Pioneering discovery of an odor-detecting receptor enhancer

13-Oct-2017 - Japan

Each odor-detecting neuron (referred to as olfactory sensory neuron from here on), chooses a single odorant receptor gene from a fairly large number of options that are split into class I (fish-like) and class II (terrestrial-specific) odorant receptors. This strict selectiveness of sensory neurons is in part due to enhancers (DNA sequences that enhance transcription of a gene when bound by specific protein), which remain poorly understood. Understanding enhancer functions is of great interest due to their importance in gene expression as well as evolution and disease. However, they have not been sufficiently studied because they cannot be easily predicted from DNA sequences or chromosome modifications nor can they be easily identified.

Junji Hirota

Olfactory sensory neurons express either a class I or class II olfactory receptor gene in order to express either class I (blue) or class II (pink) olfactory sensory neurons. The enhancer is chosen based on the category, and class I sensory neurons activate one enhancer allele of the J element (green or red circle). On the other hand, class II sensory neurons activate other class II enhancers (white circle, H element is yellow or blue).

The findings are especially important as they highlight the discovery of a regulatory sequence, termed the J element, that controls class I gene expression of many more genes than the counterparts that regulate class II gene expression. This extraordinary long-range regulation has never been seen before. The researchers also report that it is evolutionarily conserved across mammalian species, ranging from the most primitive mammal, the platypus, to humans. This may be especially useful as it sheds light onto why class I genes remain on a single region on one chromosome during mammalian evolution, while class II genes do not.

Based on genetic evidence, the findings also highlight the concept of allelic exclusion, or the expression of just one copy of a gene and not the other. This is especially important for the J element, as it shows that its activity determines which copy of a gene is expressed.

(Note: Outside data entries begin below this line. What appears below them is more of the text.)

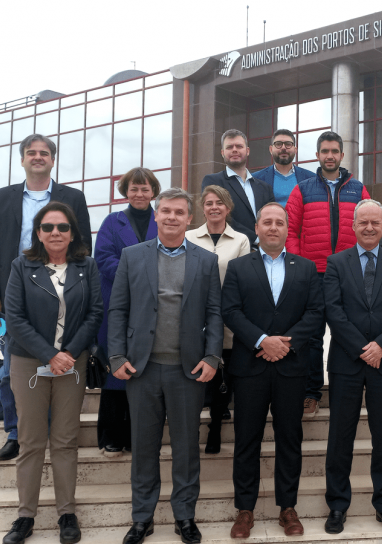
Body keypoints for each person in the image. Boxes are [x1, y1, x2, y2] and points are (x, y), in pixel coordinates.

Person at [107, 188, 223, 544]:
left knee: (187, 449)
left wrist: (212, 356)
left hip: (187, 371)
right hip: (142, 370)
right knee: (144, 448)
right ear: (156, 216)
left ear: (190, 219)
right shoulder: (131, 256)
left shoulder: (205, 260)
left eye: (179, 213)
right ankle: (142, 518)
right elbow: (117, 310)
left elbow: (215, 313)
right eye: (166, 211)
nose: (172, 217)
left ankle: (184, 516)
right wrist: (116, 356)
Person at [0, 133, 92, 463]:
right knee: (11, 368)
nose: (38, 157)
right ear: (22, 159)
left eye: (44, 153)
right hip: (15, 296)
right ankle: (16, 433)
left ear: (53, 160)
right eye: (32, 153)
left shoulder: (73, 197)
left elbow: (83, 246)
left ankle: (58, 433)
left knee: (60, 365)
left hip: (63, 294)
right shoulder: (3, 198)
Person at [1, 202, 103, 544]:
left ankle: (66, 513)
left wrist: (68, 353)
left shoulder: (86, 266)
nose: (55, 233)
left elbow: (95, 313)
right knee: (30, 441)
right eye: (47, 228)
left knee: (64, 440)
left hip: (73, 362)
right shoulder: (22, 265)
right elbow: (14, 317)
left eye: (62, 227)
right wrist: (49, 354)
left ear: (72, 232)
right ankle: (25, 516)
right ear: (38, 233)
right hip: (29, 362)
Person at [222, 203, 324, 539]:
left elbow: (315, 314)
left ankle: (287, 508)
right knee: (247, 440)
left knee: (289, 439)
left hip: (292, 367)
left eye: (280, 222)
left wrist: (285, 344)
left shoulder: (306, 268)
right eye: (267, 222)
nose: (273, 227)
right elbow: (231, 311)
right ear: (257, 227)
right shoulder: (239, 268)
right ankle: (245, 510)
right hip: (250, 366)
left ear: (286, 229)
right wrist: (262, 341)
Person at [322, 199, 382, 535]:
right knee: (340, 437)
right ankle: (337, 505)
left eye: (375, 222)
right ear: (353, 226)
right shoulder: (336, 262)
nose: (370, 228)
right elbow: (334, 310)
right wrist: (363, 348)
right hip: (347, 362)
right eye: (363, 223)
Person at [286, 130, 371, 416]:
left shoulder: (358, 189)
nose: (330, 156)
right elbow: (290, 229)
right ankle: (311, 392)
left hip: (349, 273)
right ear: (318, 155)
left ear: (342, 155)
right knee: (311, 336)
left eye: (334, 151)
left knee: (349, 332)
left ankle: (347, 389)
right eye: (325, 151)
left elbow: (370, 226)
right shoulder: (303, 189)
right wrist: (300, 263)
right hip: (315, 273)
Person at [94, 167, 160, 457]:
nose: (139, 194)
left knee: (143, 370)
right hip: (118, 302)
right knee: (115, 369)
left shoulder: (162, 219)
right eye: (134, 188)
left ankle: (138, 436)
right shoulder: (112, 221)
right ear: (125, 191)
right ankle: (111, 435)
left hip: (153, 303)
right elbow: (103, 258)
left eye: (145, 189)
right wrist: (135, 273)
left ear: (153, 192)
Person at [185, 184, 251, 454]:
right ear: (203, 208)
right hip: (193, 316)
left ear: (228, 207)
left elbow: (244, 279)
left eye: (219, 203)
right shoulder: (189, 237)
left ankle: (215, 428)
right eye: (209, 203)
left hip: (227, 316)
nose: (214, 207)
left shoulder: (240, 240)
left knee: (223, 375)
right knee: (197, 374)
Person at [201, 129, 274, 247]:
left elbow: (272, 217)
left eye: (239, 146)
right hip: (230, 249)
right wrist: (256, 240)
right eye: (229, 147)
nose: (234, 150)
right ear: (222, 152)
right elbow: (221, 217)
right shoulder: (213, 181)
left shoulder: (265, 188)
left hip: (265, 252)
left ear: (247, 151)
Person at [250, 129, 315, 206]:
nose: (283, 148)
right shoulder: (255, 179)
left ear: (295, 149)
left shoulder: (311, 179)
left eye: (288, 144)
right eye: (278, 144)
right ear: (271, 149)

This is a novel mechanism of expression of these receptor genes that is based on the gene regulatory region that determines if genes will be turned on or off.

The study was a collaborative effort between Tokyo Tech, the University of Tokyo, Nihon BioData Corporation and RIKEN Brain Science Institute. Junji Hirota at Tokyo Tech and team focused on discovering a long-range enhancer for a large gene cluster, finding an evolutionary conserved sequence motif in mammalian evolution, and elucidating enhancer-dependent allelic preference or exclusion mechanism for odor-detecting receptor genes. Their findings point to a conserved sequence among mammalian genomes that was only present in the J element and not in any other class II elements. They speculate that the investigation of factors that bind this specific element could help in elucidating molecular mechanisms that drive the selective J-element dependent gene expression.